Часть 1
4 ноября 2014 г., 15:48
Она видела их, что говорится, во плоти, и не отвечала на вопрос Дезмонда, что случилось с первыми шестнадцатью объектами. Ему не нужно было знать, а ей не нужно было вспоминать — чтобы вечером уснуть спокойно.
Чем больше ты запрещаешь себе думать о чем-то, тем больше думаешь. Инстинкт самосохранения не работал, мысленные блоки крушились, не выдерживая и ночи.

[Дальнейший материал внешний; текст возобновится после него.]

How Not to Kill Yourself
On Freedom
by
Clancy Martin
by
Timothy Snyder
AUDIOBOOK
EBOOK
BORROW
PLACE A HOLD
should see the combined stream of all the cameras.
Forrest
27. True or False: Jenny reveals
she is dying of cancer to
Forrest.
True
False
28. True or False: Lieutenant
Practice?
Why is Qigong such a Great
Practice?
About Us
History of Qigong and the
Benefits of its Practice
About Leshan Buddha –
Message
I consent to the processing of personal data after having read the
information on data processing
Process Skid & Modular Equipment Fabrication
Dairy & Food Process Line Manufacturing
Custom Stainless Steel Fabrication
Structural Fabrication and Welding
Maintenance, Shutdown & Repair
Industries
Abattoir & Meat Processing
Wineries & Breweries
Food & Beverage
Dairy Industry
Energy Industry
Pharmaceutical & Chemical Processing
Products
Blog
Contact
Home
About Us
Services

Она горько смеялась, вспоминая, как ей в детстве вбивали в голову прописные истины — что такое хорошо и что такое плохо, и что убийцы не спят ночами. Она думала об этом непозволительно часто, не считая себя убийцей на самом деле. Она пока еще никого не убивала, лишь одного за другим подключала Объекты к Анимусу — как взводила приговоренных на эшафот.
Она помнила их всех, даже первых, с которыми ей не пришлось работать лично, только обрабатывать данные. После — как знак доверия — ее допустили дальше.
Люси видела их, умиравших в бессилии и бреду, сходивших с ума, безотчетно бившихся о ровную белую стену, уверенных, что там — окно, словно мотыльки, пытающиеся выбраться из дома, куда они опрометчиво прилетели на свет, сквозь двойное форточное стекло. Они умирали тихо, от истощения, погруженные в искусственную кому и подсоединенные к Анимусу.
Во сне все было куда более грязным и жутким — хотя, казалось бы, куда дальше?
Она видела одного из них — кажется, Объекта Одиннадцать, зависшую в пустоте. Нога ее была неестественно вывернута — открытый перелом, белая кость с обломанными острыми краями, разорванные мышцы. Крови не было — стоило выступить хотя бы капле, как ее слизывала крупная собака с добрыми глазами и содранной кожей. На самом деле, Одиннадцатая умерла во сне — единственная из всех ушла спокойно.
Подсознание не слушалось, не воспринимало успокаивающей истины, и раз за разом выбрасывало Люси ночами в сюрреалистичные фильмы ужасов, где у каждого была своя, четко фиксированная смерть.
Они приставляли пистолеты к подбородку, всаживали ржавые крюки под кожу и раздирали ее, сами вспарывали себе глотки, откусывали языки, отрубали палец за пальцем, умирали от болевого шока и подставляли глаза под капли раскаленного железа, безумно смеясь и дико повторяя свое «Ничто не истинно».
Но самым страшным был Шестнадцатый.
— Люси, — звал он шипяще, змеино растягивая последний слог, и на лице его не было боли или ненависти — единственный из всех он был уже мертв.
— Ты поймешь, — судорожно шептала она в тщетной попытке то ли оправдаться, то ли убедить. — Это единственно верный путь, ты поймешь!
Он протягивал руку, испачканную засохшей бурой кровью, и можно было увидеть развороченные вены, мелкий обломок пластикового корпуса ручки, застрявший внутри, глубокие следы зубов на коже — будто он пытался в отчаянии выгрызть куски мяса из собственного тела.
— Ты привела меня в Ад. Пойдем? — говорил он так легко, будто приглашал на обед, и шагал ближе, повторяя: — Пойдем.
Люси просыпалась без крика, но с бессмысленным «прости», дробящим стенки височных костей.